== Document excerpt ==

Segment Open

Mr. Tarantino is another story — a connoisseur, a scholar and a bit of a highbrow. Not a snob though. Quite the opposite: He combs through trash in search of art and has done a lot to teach American audiences (and critics) to appreciate the formal seriousness and aesthetic sophistication of, for example, Asian action movies. “Death Proof” is in part a sincere tribute to the work of Monte Hellman, whose films have ascended from the fetor of their low-rent origins into the purer air of art houses and museum retrospectives, which is where they belong. Mr. Hellman was always a serious filmmaker, and Mr. Tarantino is too.

At a certain point in “Death Proof” the scratches and bad splices disappear, and you find yourself watching not an arch, clever pastiche of old movies and movie theaters but an actual movie. You are not laughing at deliberately clumsy camera work but rather admiring the grace and artistry of the shots — in particular a long take in which the camera circles around a group of women talking in a diner. At his best — in parts of “Pulp Fiction,” in “Jackie Brown,” in sections of “Kill Bill, Vol. 2” — Mr. Tarantino strips away the quotation marks and finds a route through his formal virtuosity and his encyclopedic knowledge of film history back to the basics of character, action and story.

“Death Proof” is a decidedly modest picture, fittingly enough given its second billing in this double feature. But its scaled-down ambition is part of its appeal. It consists of long stretches of talk — the rambling, profane banter that is Mr. Tarantino’s hallmark as a writer — interrupted by kinetic bouts of automotive mayhem.

The verbal and visceral elements have no organic connection, and the plot is booby-trapped with surprises. I’m hesitant to risk giving away too much, but I will say that Kurt Russell is awfully good, and that I could listen to Sydney Tamiia Poitier and Tracie Thoms, two of the movie’s motor-mouthed heroines, talk through the whole three hours of “Grindhouse,” read the phone book or recite “The Faerie Queene” on tape in my Volvo in the middle of a traffic jam.

I’m not sure I’d sit through “Planet Terror” again to get to them in “Death Proof” though. Of course, in the old days, true grindhouse devotees would wander in and out of the theater all day long. I guess DVD’s serve a similar function in our own time. In any case be sure not to miss the trailer for “Thanksgiving” — not for the squeamish or the humor impaired, and not that you’d necessarily want to see the movie, if it existed. Also, when viewing “Grindhouse” at home skip the commentary track and bring in a few drunks off the street to mutter and snore. It’ll be just like the old days.

“Grindhouse” is rated R (Under 17 requires accompanying parent or adult guardian). Tell your mother you were over at your friend’s house doing homework, and be sure to tell your friends at school about the severed limbs, the exploding heads and the naked you-know-whats.

“Planet Terror” written and directed by Robert Rodriguez; director of photography, Mr. Rodriguez; edited by Mr. Rodriguez and Ethan Maniquis; production designers, Steve Joyner and Caylah Eddleblute; produced by Mr. Rodriguez and Elizabeth Avellan. “Death Proof” produced, written and directed by Quentin Tarantino; director of photography, Mr. Tarantino; edited by Sally Menke; production designers, Mr. Joyner and Ms. Eddleblute. Released by Dimension Films. Running time: 180 minutes.

“PLANET TERROR” WITH: Rose McGowan (Cherry), Marley Shelton (Dr. Dakota Block), Freddy Rodriguez (Wray), Josh Brolin (Block), Jeff Fahey (JT), Michael Biehn (Sherriff Hague), Naveen Andrews (Abby) and Stacy Ferguson (Tammy).

“DEATH PROOF” WITH: Kurt Russell (Stuntman Mike), Sydney Tamiia Poitier (Jungle Julia), Vanessa Ferlito (Arlene), Jordan Ladd (Shanna), Tracie Thoms (Kim), Rosario Dawson (Abernathy), Zoë Bell (Zoë), Mary Elizabeth Winstead (Lee), Rose McGowan (Pam), Eli Roth (Dov) and Omar Doom (Nate).

Segment Closed

== What you have to do ==
From the review of "Grindhouse," print the passage starting with "The verbal and" and going on through "a traffic jam.", word for word.

== Extracted records ==

Segment Open

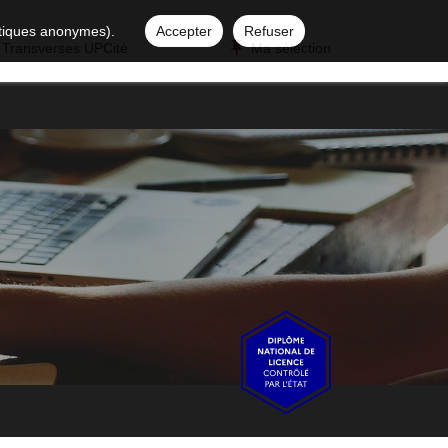
istiques anonymes).
Accepter
Refuser
 Transverses UPCité
Ma sélection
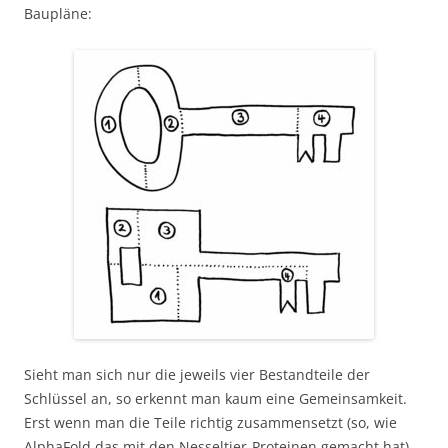
Baupläne:
Sieht man sich nur die jeweils vier Bestandteile der
Schlüssel an, so erkennt man kaum eine Gemeinsamkeit.
Erst wenn man die Teile richtig zusammensetzt (so, wie
AlphaFold das mit den Nesseltier-Proteinen gemacht hat),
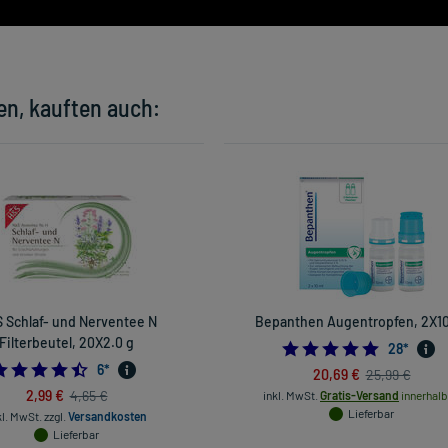
en, kauften auch:
 Schlaf- und Nerventee N
Bepanthen Augentropfen, 2X10
Filterbeutel, 20X2.0 g
5.0
28
*
4.5
6
*
20,69 €
25,99 €
2,99 €
4,65 €
inkl. MwSt.
Gratis-Versand
innerhalb
Lieferbar
kl. MwSt.
zzgl.
Versandkosten
Lieferbar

Segment Closed

== Task answer ==
The verbal and visceral elements have no organic connection, and the plot is booby-trapped with surprises. I’m hesitant to risk giving away too much, but I will say that Kurt Russell is awfully good, and that I could listen to Sydney Tamiia Poitier and Tracie Thoms, two of the movie’s motor-mouthed heroines, talk through the whole three hours of “Grindhouse,” read the phone book or recite “The Faerie Queene” on tape in my Volvo in the middle of a traffic jam.